→ **Try it**
Reproduce the lines of the records verbatim, starting at the line containing "What is the" and ending at the line containing "FIFO_CONTINUOUS", with both of those lines included. Omit the pictures from your copy.
** Information follows **
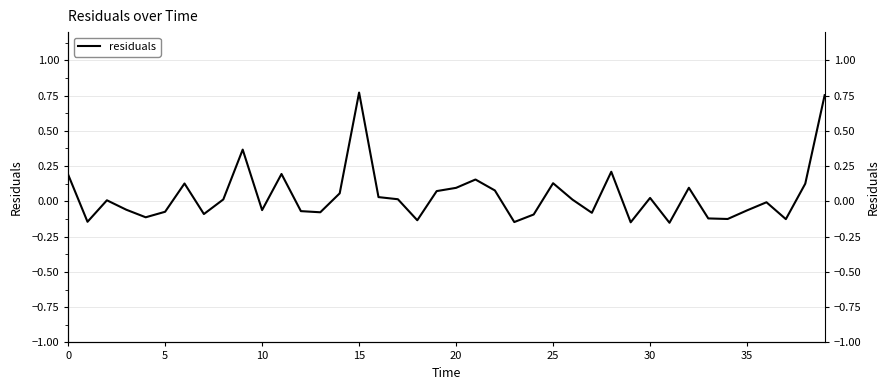

True or false: there are more than 1 points higher than both neighbors.

True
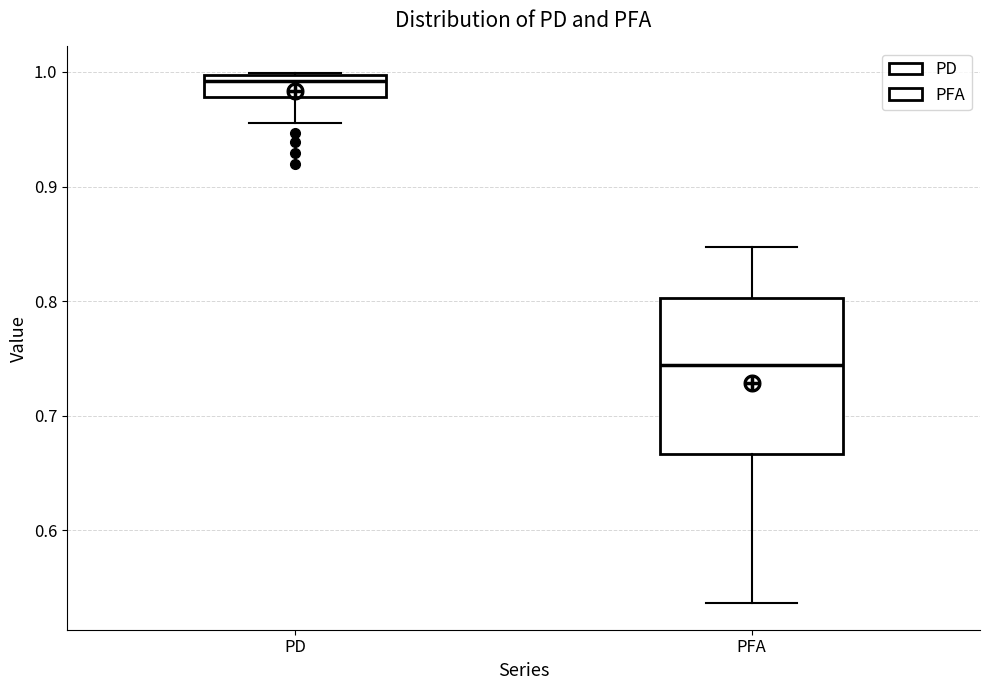

Where does the lower whisker of the box for PD end on the y-axis? The values are not printed on the chart, so give them approximately, as read against the axis.

0.96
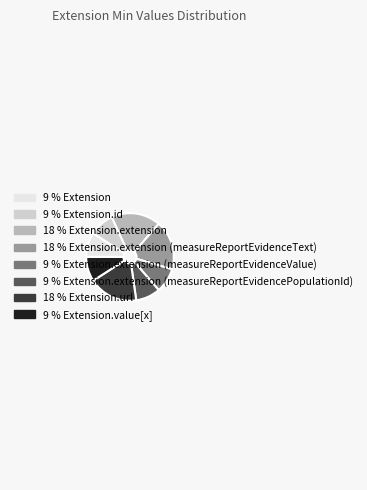

Is there a majority slice in this chart?

No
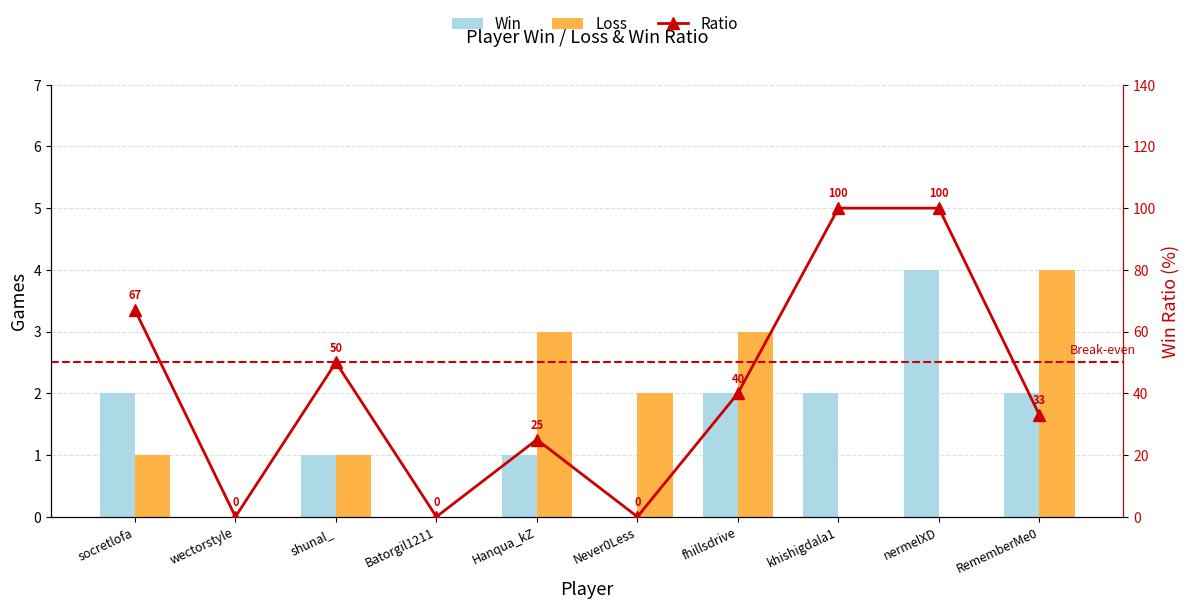

What is the difference between the highest and lowest values at khishigdala1?

100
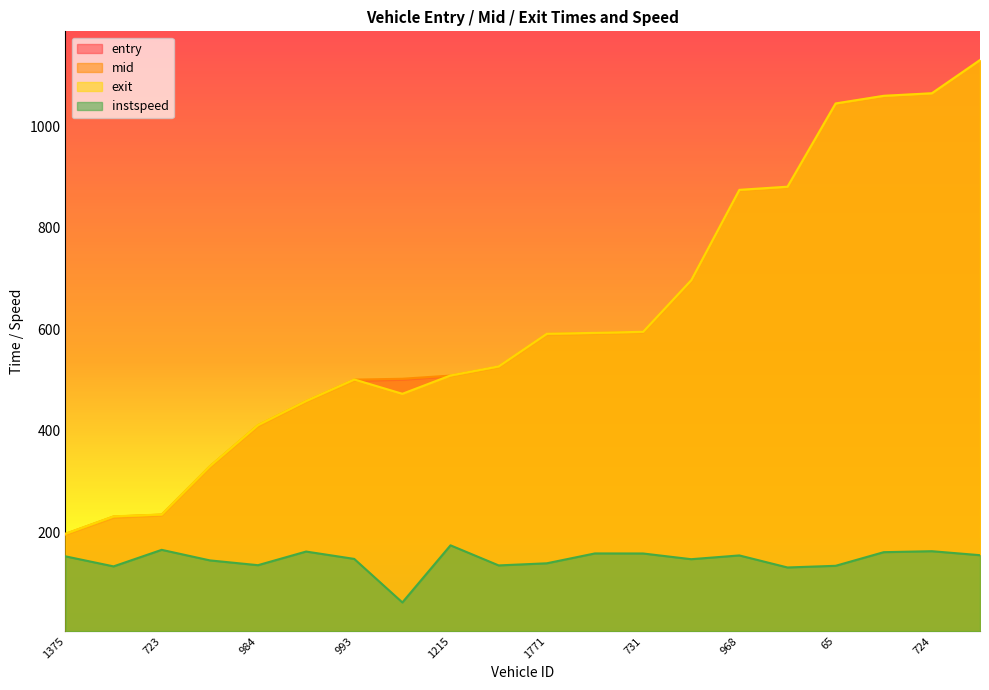

Where is entry nearest to the value 661?

1521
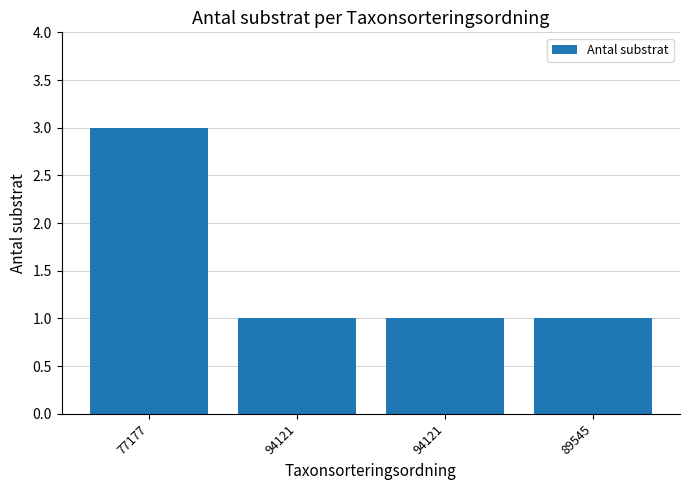

Is it true that the value at 94121 is 1?

False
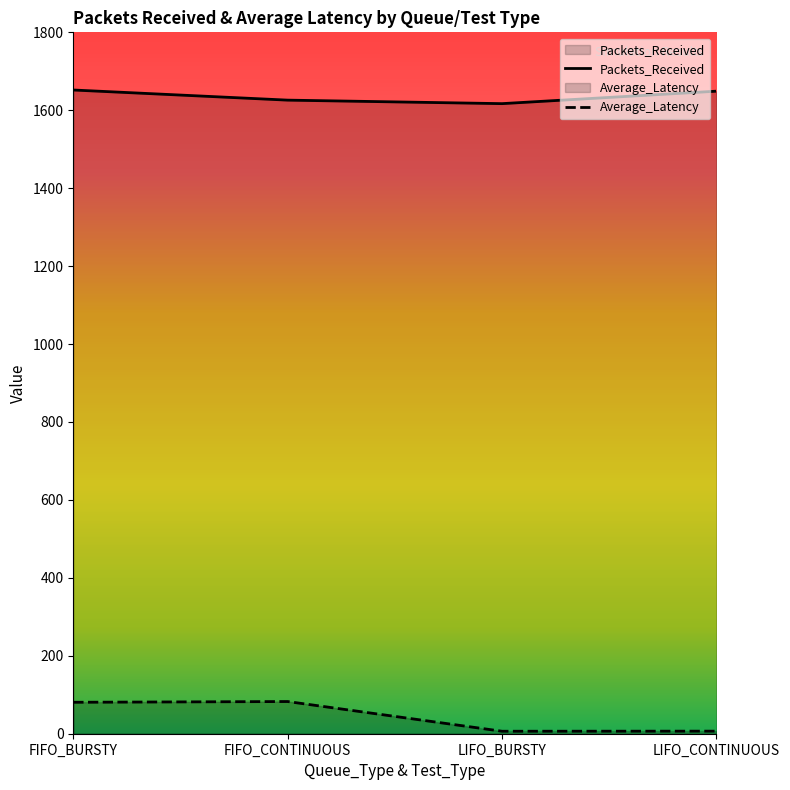

Which category has the highest value in the Average_Latency series?

FIFO_CONTINUOUS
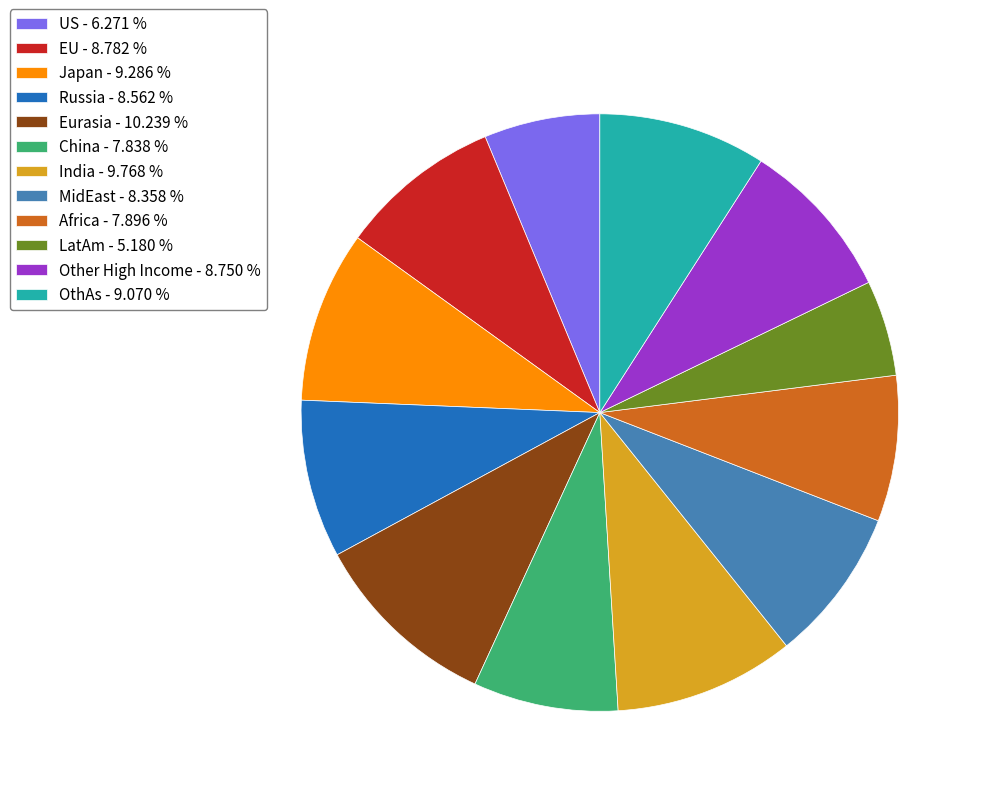

Do LatAm - 5.180 % and Other High Income - 8.750 % together represent more than half of the pie?

No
** End of Information **
→ **Written response**
What is the difference between the highest and lowest values at khishigdala1?

100

Where is entry nearest to the value 661?

1521

Is it true that the value at 94121 is 1?

False

Which category has the highest value in the Average_Latency series?

FIFO_CONTINUOUS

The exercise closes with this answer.